A clinical trial, led by a radiation oncologist at the Kimmel Cancer Center at Jefferson, was recently presented at the annual meeting of the American Society of Clinical Oncology (ASCO). The trial found that using ultrasound beams to heat and destroy tumors in bone reduced cancer-related pain for two out of three patients.
For people whose cancer has spread to their bones, radiation therapy is often used to reduce the pain. But in those patients who do not benefit from radiation, magnetic resonance image-guided focused ultrasound ablation therapy is an effective second option.
The ExAblate device uses numerous small ultrasound beams designed to converge on a tumor within the bone, heat it and destroy it.
“Pain is a common, often debilitating symptom of the spread of cancer to bones,” says Mark Hurwitz, MD, Director of Thermal Oncology for the Department of Radiation Oncology at Thomas Jefferson University and Hospital, who led the study. “We are pleased to now have a second therapy that can improve a patient’s enjoyment of life.”
Certain cancers including breast, prostate, lung and kidney cancers are more likely forms of the disease to spread, or metastasize, to the bones. Many of those patients can live for years, but the quality of their lives is impacted by the pain.
“The treatment is given just once, and a response occurs within days,” says Dr. Hurwitz. “There are a lot of patients who could potentially benefit.”
The findings of the trial led to approval of ExAblate last October by the U.S. Food and Drug Administration as second-line therapy for palliation of painful metastatic bone tumors. The first-line therapy is typically radiotherapy.
“The response to ExAblate was as good as radiotherapy, which was notable because it is very unusual to see a second-line treatment with a response rate that is as high as first-line therapy,” Dr. Hurwitz says.
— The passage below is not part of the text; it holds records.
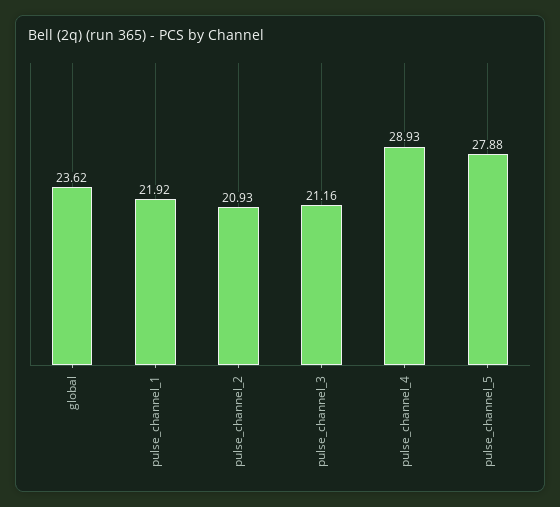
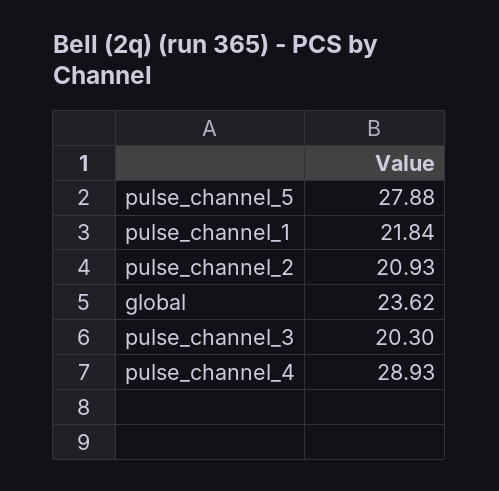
pulse_channel_1: 21.92 -> 21.84
pulse_channel_3: 21.16 -> 20.3

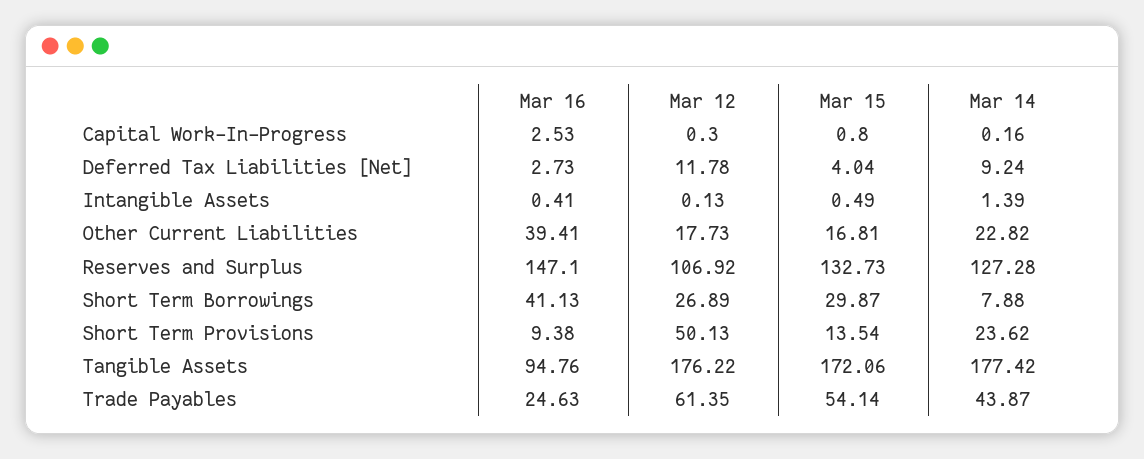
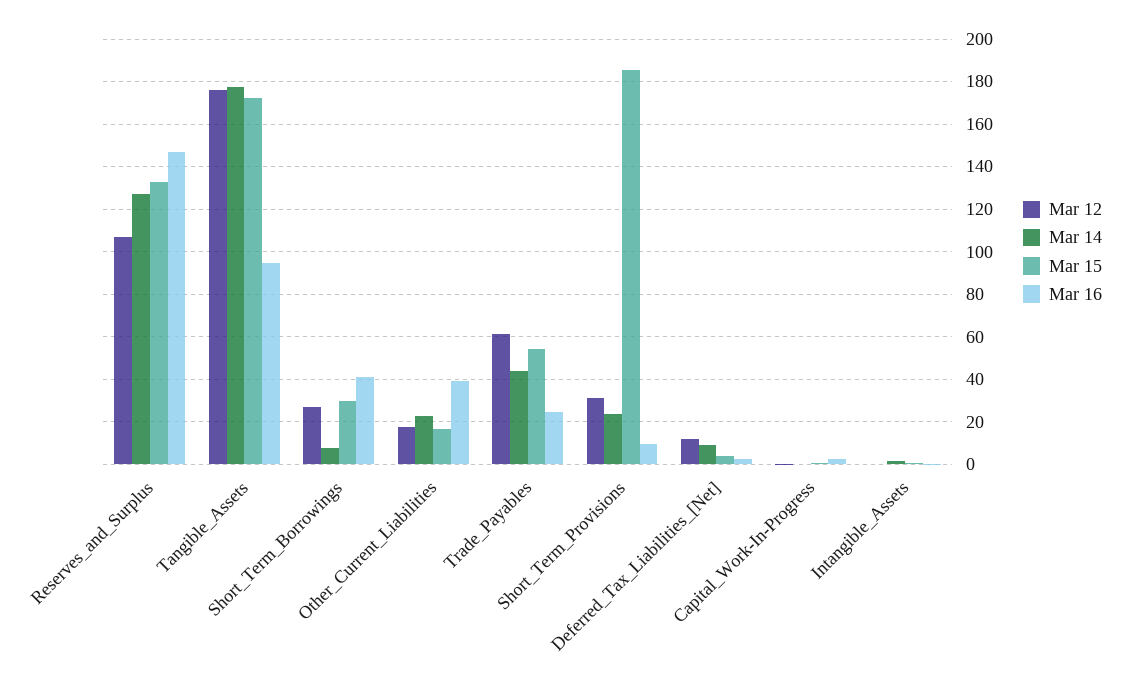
Mar 12, Short Term Provisions: 50.13 -> 30
Mar 15, Short Term Provisions: 13.54 -> 185

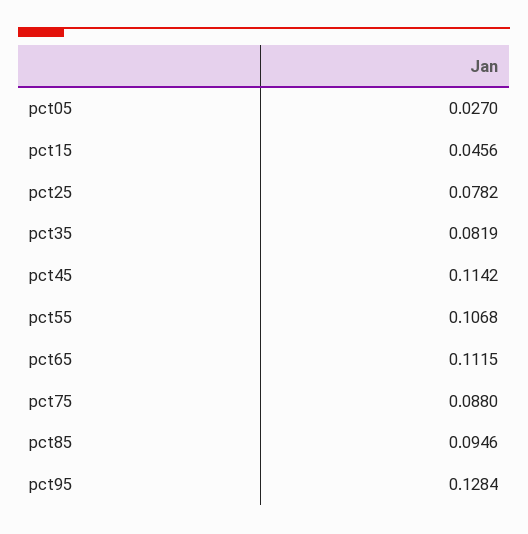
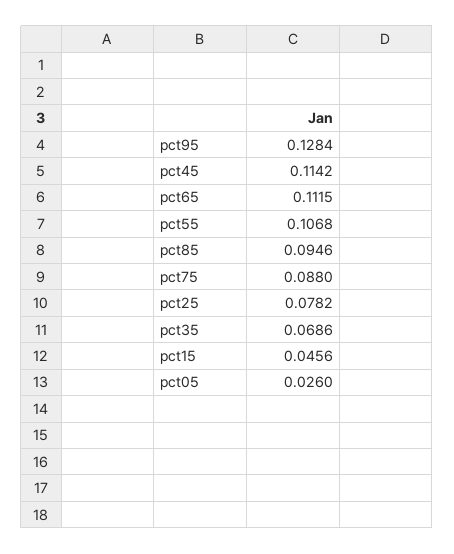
pct05: 0.027 -> 0.026
pct35: 0.0819 -> 0.0686

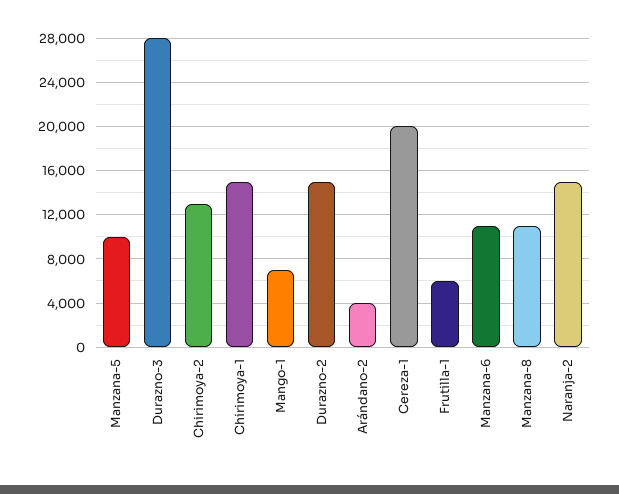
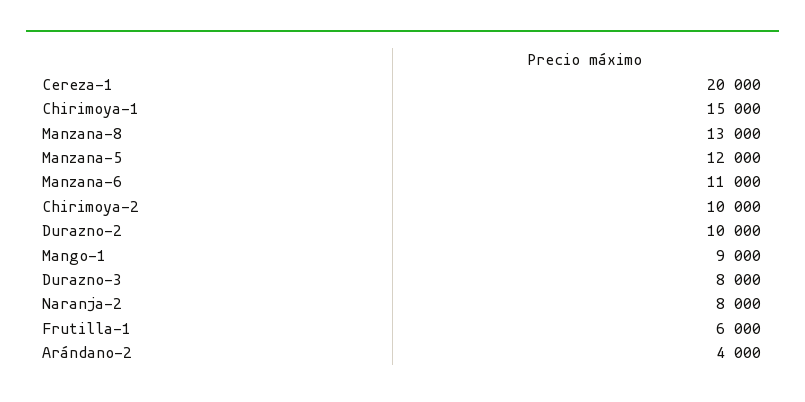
Manzana-5: 10000 -> 12000
Durazno-3: 28000 -> 8000
Chirimoya-2: 13000 -> 10000
Mango-1: 7000 -> 9000
Durazno-2: 15000 -> 10000
Manzana-8: 11000 -> 13000
Naranja-2: 15000 -> 8000

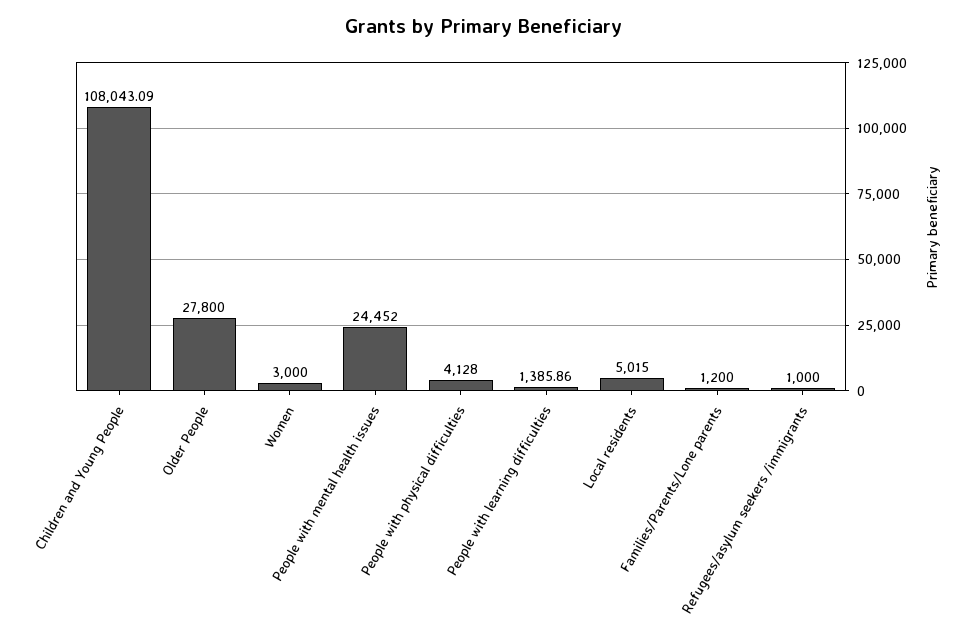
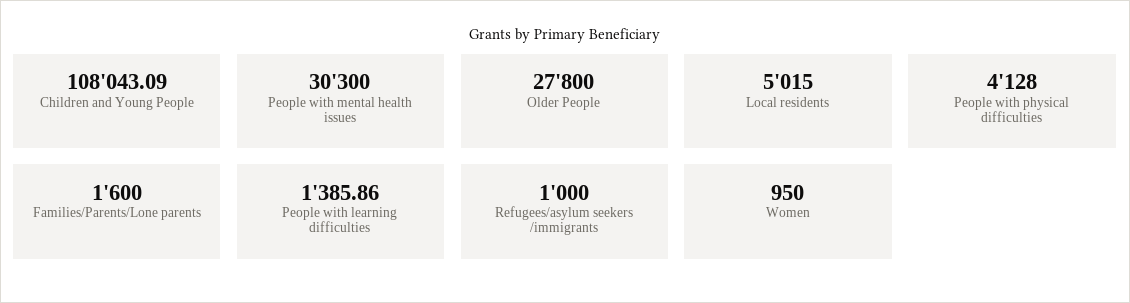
Women: 3000 -> 950
People with mental health issues: 24452 -> 30300
Families/Parents/Lone parents: 1200 -> 1600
He added that use of ExAblate offers several advantages compared to other ablative therapies.
“It is non-invasive and provides more detailed anatomic information so that we can visualize the complete beam path to make sure that critical structures such as vessels and nerves are not in the way,” Dr. Hurwitz says. “We are also able to monitor the temperature in the tumor as well as in nearby normal tissues so that we do not inadvertently heat normal organs and tissues.”
The study led by Dr. Hurwitz is a multicenter, randomized and placebo-controlled phase three clinical trial. The 142 patients enrolled could either not undergo, or had not responded to, radiation treatment.
Three months after ExAblate therapy, 67 percent of treated patients reported significant improvement in pain, compared to 21 percent in the placebo arm. They typically rated their pain as “much improved” or “very much improved,” Dr. Hurwitz says. A quality of life assessment also measured significant improvement.
The clinical trial was sponsored by Insightec Ltd., who developed ExAblate.